- Extract provided
-.-.-

Oh btw the powerhead that i have is a 'powerhead 402' heres a picture;
http://www.mercadolibre.com.ar/jm/img?s=MLA&f=19601247_547.jpg&v=P


----------



## hoppycalif (Apr 7, 2005)

Here is my powerhead/sponge filter/CO2 mister:








It is made from a Maxijet 600 with a Penn-plax Cascade bio-sponge filter: (and obviously I am overdue to clean the glass of the tank - not GDA but GSA)
















The filter sponge comes much too long for this, but with a correct sized hole down the middle. I cut the sponge into two equal length pieces, with the small chunk left over used to cut a couple of plugs for the open hole in the sponge.


----------



## Mikee (May 8, 2006)

Hi very nice powerhead/sponge filter just wondering if this similar setup could be used on my aquaclear 402 powerhead?


----------



## hoppycalif (Apr 7, 2005)

-.-.-

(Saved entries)
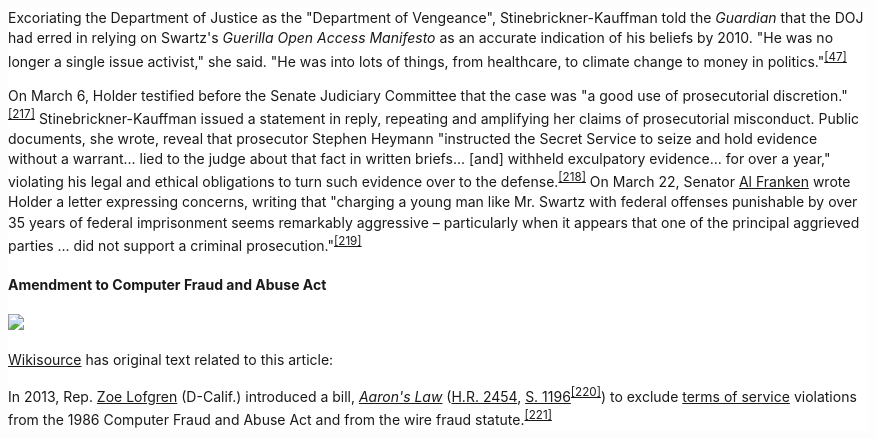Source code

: Excoriating the Department of Justice as the "Department of Vengeance", Stinebrickner-Kauffman told the _Guardian_ that the DOJ had erred in relying on Swartz's _Guerilla Open Access Manifesto_ as an accurate indication of his beliefs by 2010. "He was no longer a single issue activist," she said. "He was into lots of things, from healthcare, to climate change to money in politics."<sup id="cite_ref-Guard_48-2"><a href="https://en.wikipedia.org/wiki/Aaron_Swartz#cite_note-Guard-48">[47]</a></sup>

On March 6, Holder testified before the Senate Judiciary Committee that the case was "a good use of prosecutorial discretion."<sup id="cite_ref-219"><a href="https://en.wikipedia.org/wiki/Aaron_Swartz#cite_note-219">[217]</a></sup> Stinebrickner-Kauffman issued a statement in reply, repeating and amplifying her claims of prosecutorial misconduct. Public documents, she wrote, reveal that prosecutor Stephen Heymann "instructed the Secret Service to seize and hold evidence without a warrant... lied to the judge about that fact in written briefs... \[and\] withheld exculpatory evidence... for over a year," violating his legal and ethical obligations to turn such evidence over to the defense.<sup id="cite_ref-220"><a href="https://en.wikipedia.org/wiki/Aaron_Swartz#cite_note-220">[218]</a></sup> On March 22, Senator [Al Franken](https://en.wikipedia.org/wiki/Al_Franken "Al Franken") wrote Holder a letter expressing concerns, writing that "charging a young man like Mr. Swartz with federal offenses punishable by over 35 years of federal imprisonment seems remarkably aggressive – particularly when it appears that one of the principal aggrieved parties ... did not support a criminal prosecution."<sup id="cite_ref-221"><a href="https://en.wikipedia.org/wiki/Aaron_Swartz#cite_note-221">[219]</a></sup>

#### Amendment to Computer Fraud and Abuse Act

![](https://upload.wikimedia.org/wikipedia/commons/thumb/4/4c/Wikisource-logo.svg/38px-Wikisource-logo.svg.png)

[Wikisource](https://en.wikipedia.org/wiki/Wikisource "Wikisource") has original text related to this article:

In 2013, Rep. [Zoe Lofgren](https://en.wikipedia.org/wiki/Zoe_Lofgren "Zoe Lofgren") (D-Calif.) introduced a bill, _[Aaron's Law](https://en.wikipedia.org/wiki/Aaron%27s_Law "Aaron's Law")_ ([H.R. 2454](https://www.congress.gov/bill/113th-congress/house-bill/2454), [S. 1196](https://www.congress.gov/bill/113th-congress/senate-bill/1196)<sup id="cite_ref-222"><a href="https://en.wikipedia.org/wiki/Aaron_Swartz#cite_note-222">[220]</a></sup>) to exclude [terms of service](https://en.wikipedia.org/wiki/Terms_of_service "Terms of service") violations from the 1986 Computer Fraud and Abuse Act and from the wire fraud statute.<sup id="cite_ref-223"><a href="https://en.wikipedia.org/wiki/Aaron_Swartz#cite_note-223">[221]</a></sup>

-.-.-

- Tasks and exercises
(1) In the forum thread, what did hoppycalif make the powerhead/sponge filter/CO2 mister from?
(2) Pull out each line of the records that contains the string "Wikisource".
The text and the records are unrelated to each other.

- Response list
(1) A Maxijet 600 with a Penn-plax Cascade bio-sponge filter.

(2)
![](https://upload.wikimedia.org/wikipedia/commons/thumb/4/4c/Wikisource-logo.svg/38px-Wikisource-logo.svg.png)
[Wikisource](https://en.wikipedia.org/wiki/Wikisource "Wikisource") has original text related to this article:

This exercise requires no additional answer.